Melin - I see your point. When my two cats sit in the window watching the birds and the duck pond behind my apartment, I feel a bit sorry for them. But I know that in this area, they are better off indoors. I like to think they don’t miss what they never had. Maybe yours never strayed too far, but I’ve seen too many roadkills,and heard of too many animals being abused. One of my cats is black - my boyfriend (who is a cop) told me that black cats are in danger around Halloween. I feel better that I have two of them – they run and chase each other throughout the apartment. My girlfriend had a cat that she let it out all the time. One day she came home to find it lying at the curb in front of her house. No injuries visible - don’t know what happened - could’ve been poisoned or hit by a car. I’ll take no chances with my beloved cats.

Sycorax, I don’t think there is any such thing as being too knowledgeable about pet care, if you are thinking about owning a pet. I feel it is better for Falcon to know about things like feline heartworm disease BEFORE her otherwise healthy cat suddenly drops dead. And as you said, your own vet never even brought it up with you. Heartworm disease may not be a big issue where you live, at this point I am just using it as an example. Clients need to be educated and well informed. And I am sorry to say, many vets just don’t take the time to discuss things like this. I got most of my training from a clinic run by doctors who were very big on client education. When feline heartworm disease was found to be a problem, you can bet every person who came in to our clinic with a cat got a lecture and a handout on the disease, whether they were there for vaacines or not. I have also worked for doctors who were a lot less thorough. If Fluffy came in once a year for a rabies vaccine, that was all she got. No other vaccines were given or ever discussed. You can imagine the doctor’s surprise when, after 4 years of only getting rabies vaccines, Fluffy was suddenly getting all ger shots as well as heartworm testing, prevention, and flea control, just because I took an extra 10 minutes in the room with the owner, explaning what these other things were and why they were needed. And I like to think, that because Fluffy’s owner is now much more informed, Fluffy will live a longer, healthier life.

I couldn’t agree more with you about not letting cats outside. My cats have never been outdoors, and they could care less. They have each other for company.

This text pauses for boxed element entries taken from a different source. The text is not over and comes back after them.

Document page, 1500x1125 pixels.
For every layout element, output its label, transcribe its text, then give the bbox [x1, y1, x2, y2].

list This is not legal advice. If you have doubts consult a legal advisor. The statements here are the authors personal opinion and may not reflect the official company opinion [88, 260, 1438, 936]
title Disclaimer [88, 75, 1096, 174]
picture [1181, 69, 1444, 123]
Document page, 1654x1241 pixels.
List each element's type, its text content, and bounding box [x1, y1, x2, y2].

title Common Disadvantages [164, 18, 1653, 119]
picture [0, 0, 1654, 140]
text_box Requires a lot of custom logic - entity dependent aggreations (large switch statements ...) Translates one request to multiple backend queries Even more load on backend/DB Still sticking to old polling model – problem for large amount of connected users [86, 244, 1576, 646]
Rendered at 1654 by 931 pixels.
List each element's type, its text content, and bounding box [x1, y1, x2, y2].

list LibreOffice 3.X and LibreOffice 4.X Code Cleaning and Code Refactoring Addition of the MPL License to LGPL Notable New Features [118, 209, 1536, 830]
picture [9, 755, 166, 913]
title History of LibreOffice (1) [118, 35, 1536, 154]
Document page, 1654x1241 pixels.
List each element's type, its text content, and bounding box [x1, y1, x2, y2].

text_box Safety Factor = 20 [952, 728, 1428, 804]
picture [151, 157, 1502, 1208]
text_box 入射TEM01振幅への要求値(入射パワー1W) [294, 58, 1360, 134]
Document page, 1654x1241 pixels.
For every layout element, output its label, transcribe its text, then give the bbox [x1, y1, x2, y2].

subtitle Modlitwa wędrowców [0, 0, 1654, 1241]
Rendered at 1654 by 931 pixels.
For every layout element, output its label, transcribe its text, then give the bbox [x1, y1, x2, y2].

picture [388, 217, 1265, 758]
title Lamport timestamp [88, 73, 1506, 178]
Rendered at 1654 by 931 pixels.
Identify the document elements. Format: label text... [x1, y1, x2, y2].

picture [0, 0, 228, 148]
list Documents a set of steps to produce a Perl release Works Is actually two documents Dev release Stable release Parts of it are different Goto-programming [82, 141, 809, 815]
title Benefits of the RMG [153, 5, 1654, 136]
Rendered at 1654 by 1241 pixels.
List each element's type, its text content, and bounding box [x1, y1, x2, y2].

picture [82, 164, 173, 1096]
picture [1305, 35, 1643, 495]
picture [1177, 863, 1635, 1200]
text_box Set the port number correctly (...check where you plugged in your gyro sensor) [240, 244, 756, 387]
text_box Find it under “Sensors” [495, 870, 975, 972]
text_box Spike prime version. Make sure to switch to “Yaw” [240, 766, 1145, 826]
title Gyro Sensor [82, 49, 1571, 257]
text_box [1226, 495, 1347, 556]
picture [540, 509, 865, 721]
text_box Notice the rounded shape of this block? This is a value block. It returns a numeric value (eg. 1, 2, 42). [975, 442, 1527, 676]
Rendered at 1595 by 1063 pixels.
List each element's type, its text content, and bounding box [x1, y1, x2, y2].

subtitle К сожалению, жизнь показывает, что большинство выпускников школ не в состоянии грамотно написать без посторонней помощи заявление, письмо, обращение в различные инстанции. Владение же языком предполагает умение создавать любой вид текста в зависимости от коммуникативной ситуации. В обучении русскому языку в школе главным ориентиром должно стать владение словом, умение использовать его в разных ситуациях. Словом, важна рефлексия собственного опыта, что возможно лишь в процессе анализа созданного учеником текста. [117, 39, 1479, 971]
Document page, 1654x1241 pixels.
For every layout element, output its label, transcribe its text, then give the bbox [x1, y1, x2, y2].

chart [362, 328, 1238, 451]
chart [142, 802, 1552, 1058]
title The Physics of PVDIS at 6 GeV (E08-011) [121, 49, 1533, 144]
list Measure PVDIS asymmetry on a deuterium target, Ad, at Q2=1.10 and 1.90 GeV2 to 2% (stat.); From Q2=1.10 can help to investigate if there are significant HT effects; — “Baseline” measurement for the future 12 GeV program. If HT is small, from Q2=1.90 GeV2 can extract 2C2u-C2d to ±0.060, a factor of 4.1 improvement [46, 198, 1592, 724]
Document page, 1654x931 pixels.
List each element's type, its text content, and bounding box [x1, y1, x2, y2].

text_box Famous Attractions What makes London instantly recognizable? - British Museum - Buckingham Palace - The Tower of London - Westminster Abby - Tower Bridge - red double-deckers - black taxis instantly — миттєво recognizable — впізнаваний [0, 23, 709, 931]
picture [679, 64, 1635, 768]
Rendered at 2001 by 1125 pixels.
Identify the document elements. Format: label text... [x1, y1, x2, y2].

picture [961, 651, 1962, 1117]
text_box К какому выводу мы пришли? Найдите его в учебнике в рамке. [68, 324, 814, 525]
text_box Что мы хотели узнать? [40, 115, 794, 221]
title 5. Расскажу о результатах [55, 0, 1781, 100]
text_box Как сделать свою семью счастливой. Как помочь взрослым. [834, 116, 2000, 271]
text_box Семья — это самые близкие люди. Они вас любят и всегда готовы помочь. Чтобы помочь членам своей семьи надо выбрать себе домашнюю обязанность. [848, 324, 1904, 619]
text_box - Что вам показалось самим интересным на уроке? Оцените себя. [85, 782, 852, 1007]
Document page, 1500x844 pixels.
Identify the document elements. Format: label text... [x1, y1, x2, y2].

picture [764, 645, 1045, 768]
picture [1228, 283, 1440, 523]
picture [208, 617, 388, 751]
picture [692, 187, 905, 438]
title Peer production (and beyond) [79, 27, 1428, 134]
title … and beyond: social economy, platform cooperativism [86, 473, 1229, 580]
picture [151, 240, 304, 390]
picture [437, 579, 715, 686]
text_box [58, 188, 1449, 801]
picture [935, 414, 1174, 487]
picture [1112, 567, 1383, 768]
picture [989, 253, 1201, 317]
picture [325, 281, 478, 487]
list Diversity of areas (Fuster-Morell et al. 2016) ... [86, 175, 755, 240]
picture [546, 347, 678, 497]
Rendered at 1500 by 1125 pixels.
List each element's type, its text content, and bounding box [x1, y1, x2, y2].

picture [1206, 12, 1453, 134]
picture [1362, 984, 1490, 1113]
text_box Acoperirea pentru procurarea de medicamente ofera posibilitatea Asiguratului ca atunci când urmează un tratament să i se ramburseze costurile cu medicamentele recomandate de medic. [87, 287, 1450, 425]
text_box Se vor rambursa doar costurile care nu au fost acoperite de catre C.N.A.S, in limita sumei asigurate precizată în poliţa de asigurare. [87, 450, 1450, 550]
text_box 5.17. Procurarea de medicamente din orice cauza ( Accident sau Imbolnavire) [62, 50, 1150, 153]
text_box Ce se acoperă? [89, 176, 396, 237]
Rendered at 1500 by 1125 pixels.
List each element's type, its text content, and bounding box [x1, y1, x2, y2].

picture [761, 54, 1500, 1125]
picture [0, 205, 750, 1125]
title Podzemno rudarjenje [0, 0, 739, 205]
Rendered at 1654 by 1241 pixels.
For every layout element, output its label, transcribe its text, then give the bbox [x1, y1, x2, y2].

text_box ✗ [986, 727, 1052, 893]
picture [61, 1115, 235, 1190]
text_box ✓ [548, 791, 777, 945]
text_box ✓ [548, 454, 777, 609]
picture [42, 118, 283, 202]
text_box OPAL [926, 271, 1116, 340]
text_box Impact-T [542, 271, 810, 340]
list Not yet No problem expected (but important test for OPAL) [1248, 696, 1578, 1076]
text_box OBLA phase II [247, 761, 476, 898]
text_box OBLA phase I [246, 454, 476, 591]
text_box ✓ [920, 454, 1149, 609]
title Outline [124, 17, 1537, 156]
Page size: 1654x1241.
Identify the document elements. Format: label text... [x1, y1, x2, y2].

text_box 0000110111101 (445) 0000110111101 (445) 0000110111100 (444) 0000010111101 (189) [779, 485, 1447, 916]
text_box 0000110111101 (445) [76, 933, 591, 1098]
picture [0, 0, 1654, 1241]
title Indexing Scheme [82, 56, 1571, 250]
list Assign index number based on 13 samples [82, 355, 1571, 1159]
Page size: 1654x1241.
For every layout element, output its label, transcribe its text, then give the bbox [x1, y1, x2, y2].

Of course, now that I work emergecny, I see all sorts of bad things that happen to outdoor kitties, but even before then I was able to see the problems with keeping cats outside. It is ironic that this should come up, because last night we had to put an outdoor cat down after it was attacked by a dog, and just as I was leaving work this morning we had a barn cat arrive DOA.

Thanks for the info Michelle. I did a little research on heartworms on the web and found info on heartworms in cats. One of my cats is due for a check up and vaccinations, and I will ask my vet about it.

Above all, you gotta love your cat!

I have two. Both strays. One found me when he jumped out of a palm tree and said hi as a kitten and the other was abandoned by an EX-friend when he moved. Both are delightful. Both have their own personalities and both do not exactly get along with each other. (One is part Siamese and the other probably eveyone who strolled by. Of course, you KNOW how Siamese can be!)

They get along real good during the winter, when it gets cold in here. Then they both call a truce and sleep in front of the heaters or share my covers in the bed – which makes it a little crowded at times.

Just take good care of your cats and NEVER EVER abandon them. I hate fuckers who do that!


Mark
“Think of it as Evolution in action.”